## Text under study
════════════════

Welcome to Qliro Q2 2024 report presentation. For the first part of the presentation, participants will be in listen-only mode. During the questions and answers session, participants are able to ask questions by dialing pound key five on their telephone keypad. Now, I will hand the conference over to CEO Christoffer Rutgersson and CFO Robert Stambro. Please go ahead.

Christoffer Rutgersson
CEO, Qliro

Thank you. Welcome to today's Q2 presentation for Qliro. With me today, I have our CFO, Robert Stambro, and I'm Christoffer Rutgersson, CEO of the company. The agenda for today, I will walk through business and strategy update. I will hand over to Robert for our financial update. We'll talk shortly about the outlook and then open up for questions. So we're starting off with our business and strategy update. So first of all, we are doubling down on our payments transformation to deliver a world-leading experience for merchants and their customer journey. This is our mission, and to do this really well, we will focus more on our divesting the assets in our digital banking services segment. And third, we are building an accelerated growth momentum in payments. We are launching a composable payment product strategy that we'll talk a bit about.

And last but not least, we are launching our sales office in Norway in Q3 this year in order to increase our addressable market. So I will walk through all of these five areas, starting with the first one. So to deliver a world-leading experience for merchants and their customer journey, this is our mission. And to do this, we have done a strong transformation of our payment business, which been a key driver to our profitability that we've seen increasing over the last two years. So in 2023, we increased operating profit in the payment segment by more than SEK 90 million and increasing even further in Q1, Q2 this year, reaching break even in payments for the first time in Qliro's history. And the main drivers behind this have been the new leadership team with a lot of payments experience.

It's been our focus on the payments business, with where we launched our profitability program in 2022. That also went into kind of 2023, and we now have the full effect of that program. We also went back to our core of focusing on the payment business with the increasing sales, both in the enterprise and SME segment. And we launched what we call Unified Payments, processing of all the payment methods also within Pay Now, through our engine to handle also kind of the financial flows of the Pay Now payment methods. We have also worked hard on operational excellence across all teams, functions, and platforms, and we accelerated our commercial focus, and we have now roughly four times the kind of size of sales teams as we had in 2022.

════════════════

## Supplied entries
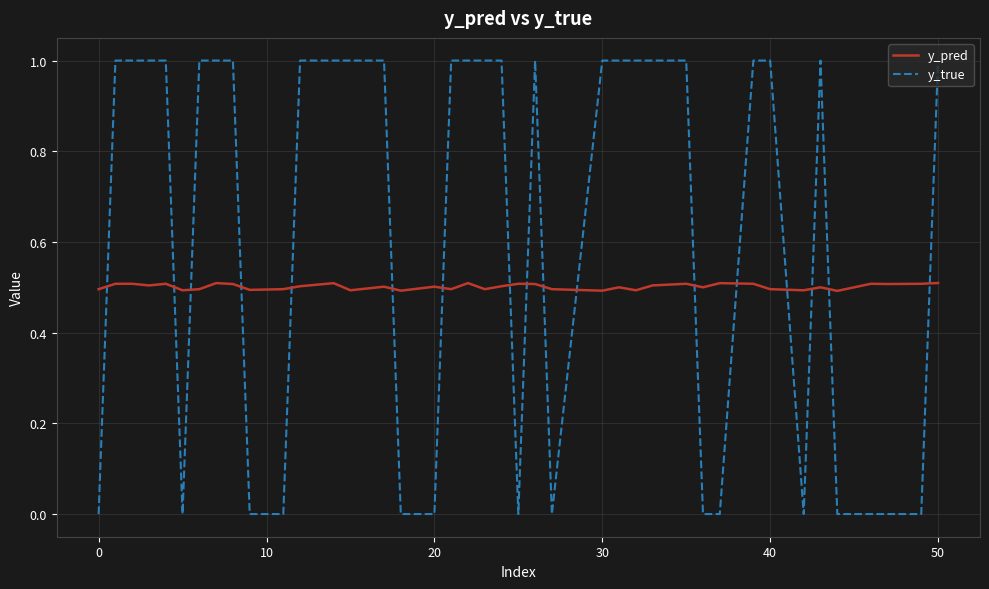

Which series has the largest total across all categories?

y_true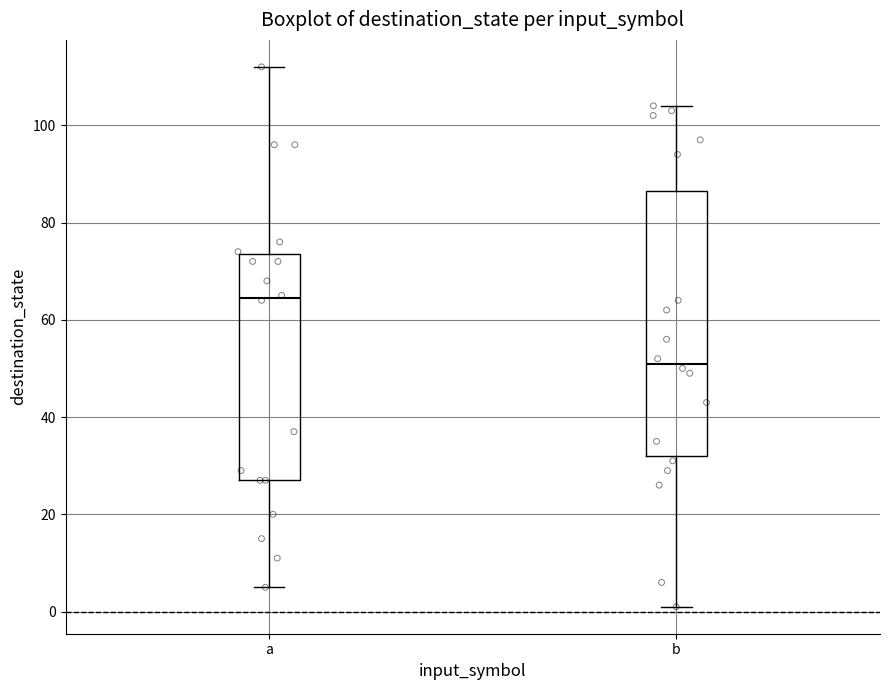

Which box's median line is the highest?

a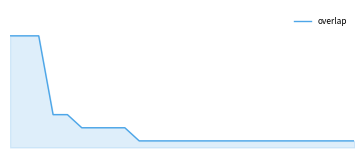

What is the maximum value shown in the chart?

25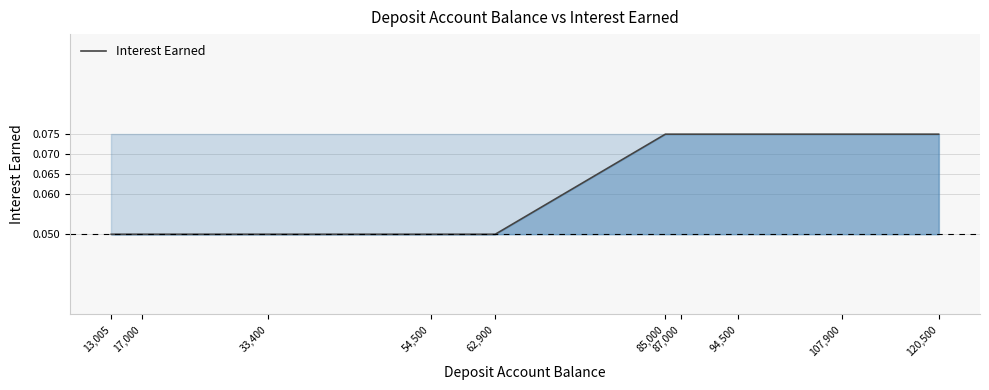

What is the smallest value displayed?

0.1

════════════════

## Exercise directions
Pick up the Qliro Q2 2024 call transcript after its final sentence and continue it. The data has no connection to the Qliro Q2 2024 call transcript.

## Response to this exercise
We have also invested significantly in technology and automation, kind of across our processes. Part of this has been the launch of our Unified Payments offering, where we're now processing more than 30% of our Pay Now volumes in the kind of Unified Payments engine. We'll not walk through the full offering, you've seen this before, but it's a good trend that we continue to onboard more and more of our existing merchants on the Unified Payments offering. Secondly, we have significantly increased our payment platform performance, so the investments we've done in kind of increasing the scalability and stability of our platform, and kind of we've seen good results with close to 100% uptime, more than 99.99% in the last four or five quarters, which is really strong and very important for our growth in the enterprise segment.

We are also increasing the app usage for our consumers when they pay on our Pay Later offerings. So the investments we have done in digitalizing the services and increasing the digital or improving the digital consumer journey, we start to see very good result with the higher uptake on the consumer side. This is also leading to an increased consumer rating of our services, and we see that also not only in our internal net promoter score, which is also all-time high, but also externally on, for example, Trustpilot, where we are now into green on 3.8. So this is something we are very proud about, and it's important for our merchants that we deliver a really good consumer journey for them and their customers.

So this is leading up to that we increase the focus on payment solution even further by divesting the assets in the digital banking services segment. This mean that we are selling the loan portfolio of the private loans in the digital banking services, and we are kind of transforming the business to close down the operations in the digital banking service during Q3. The transaction will close in August, and we will have a few months of kind of transitionary work that we'll focus on in Q3 and a few months into the Q4. So and the strategic rationale for this is that we—payments have been the kind of the key driver for our kind of profitability and growth.

As you can see, we have had a kind of declining trend on the kind of digital banking services and the loan portfolio since we reduced the investment in kind of marketing and sales on the digital banking services since 2021, and then the portfolio being more or less in a run-off mode. So this will enable us to focus more on what we do best, which is the payment solutions. We are also improving our capital position and stability on the capital side significantly, which will be a good foundation for us to grow going forward. So on payments, we are building an accelerated growth momentum. We have more than 100% growth in connected merchants in the quarter compared to last year.

We are growing our processed volume on the platform by more than 8% in the quarter, and we have signed more merchants, kind of representing at roughly 20%, or more than 20% increased volume that is not yet live on the platform. And this is both in enterprise and SME, the big volume of merchants is on the SME side, but we have significant wins on the enterprise side with the prolongation of the kind of contracts with merchants like CDON and Piccolo, which also connected to that we have a plan to onboard Fyndiq, that is part of the CDON group, with more than SEK 500 million or more than SEK 600 million in expected volumes. We also have a contract with Makevivo, with that has kind of more than SEK 500 million.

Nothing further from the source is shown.